El tiempo fue pasando y los malvados cientificos despojaron a los rayos, los truenos, el fuego, los astros, etc. de sus caracteristicas divinas y asi muy de a poco el Gran Hermano cambia su forma.

Desde hace añares se espia sin ningun problema las conversaciones telefonicas de cualquiera. Ahora que la internet, para bien y para mal, es el vehiculo de comunicacion mas importante... pues se espia a la internet.

Dice la leyenda que cuando aun no habia centrales telefonicas automaticas, un comerciante de pompas Funebres se veia afectado porque la pequeña gran hermana que era telefonista de su pueblo, era a su vez tambien la esposa de su principal competidor. No hace falta mucha imaginacion para entender a quien derivaba dicha telefonista las llamadas de clientes potenciales.

Asi que tal empresario invento la central automatica para liberarnos... pero cada Prometeo de la historia no es mas que un prologo del proximo instrumento de dominio.

nos queda solo el consuelo de saber que clasificar, ordenar y buscar datos entre las montañas de datos que registran hoy las redes es una tarea herculea o prometeica. Si los espias han tenido que ver mis fotos en facebook ya han recibido un mas que merecido castigo previo


----------



## Chico3001 (Ene 15, 2014)

En realidad no me extraña y menos aun desde que lei el libro "The Codebook" de Simon Sing, desafortunadamente solo lo he visto en ingles, pero describe la historia de la guerra entre los criptografos y los rompecodigos desde los inicios de la criptografia por alla en la epoca de Alejandro Magno... y como los avances siempre se mantienen en el maximo secreto para poder aprovecharlos al maximo. Alli me di cuenta que mucho de lo que llamamos "Tecnologia de punta" en realidad ya es tecnologia obsoleta en ciertas areas... 

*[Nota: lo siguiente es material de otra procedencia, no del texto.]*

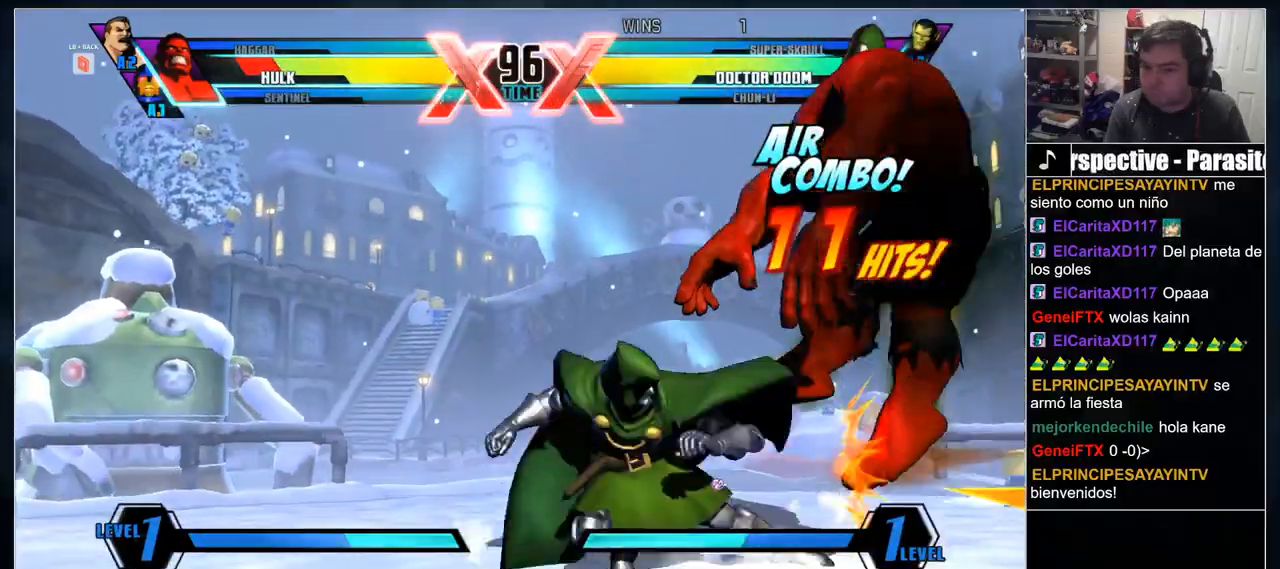
{"dt_ms": 500, "buttons": [], "events": []}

En fin... el libro es altamente recomendable para todos aquellos que como a mi les apasione este campo, (y sepan ingles ), y esta muy facil de leer.. no trae matematicas complicadas ni terminos extremadamente raros...


----------



## DOSMETROS (Ene 16, 2014)

*Todo* lo de Face Twiter sms llamadas queda guardado en discos rígidos  cuec


----------



## Ardogan (Ene 16, 2014)

http://leaksource.wordpress.com/201...early-every-major-software-hardware-firmware/

Notas:
ANT: sección de la NSA que se encarga de desarrollar y fabricar métodos/equipo para infiltrar por  TAO (tailored access operation) equipos objetivo a través de "implantes" por hard/soft/firmware.

Traduzco rápido algunas características principales de los productos que me parecieron más interesantes (la mayoría):
DeityBounce:
Explota el BIOS de motherboards de servidores Dell PowerEdge ... entra mientras se carga el sistema operativo... se reprograma el BIOS por acceso remoto (internet) o físicamente por pendrive...
Costo: U$S 0

FeedTrough:
Para firewalls Juniper, 

HalluxWater:
Para Huawei...

JetPlow:
Para firewalls Cisco...

Lo que sigue es para una película de James Bond, productos de la familia AngryNeighbor.
CTX4000: unidad de radar para iluminar un objetivo (una habitación por ejemplo) y recibe el rebote que viene modulado por una señal que se recupera y analiza.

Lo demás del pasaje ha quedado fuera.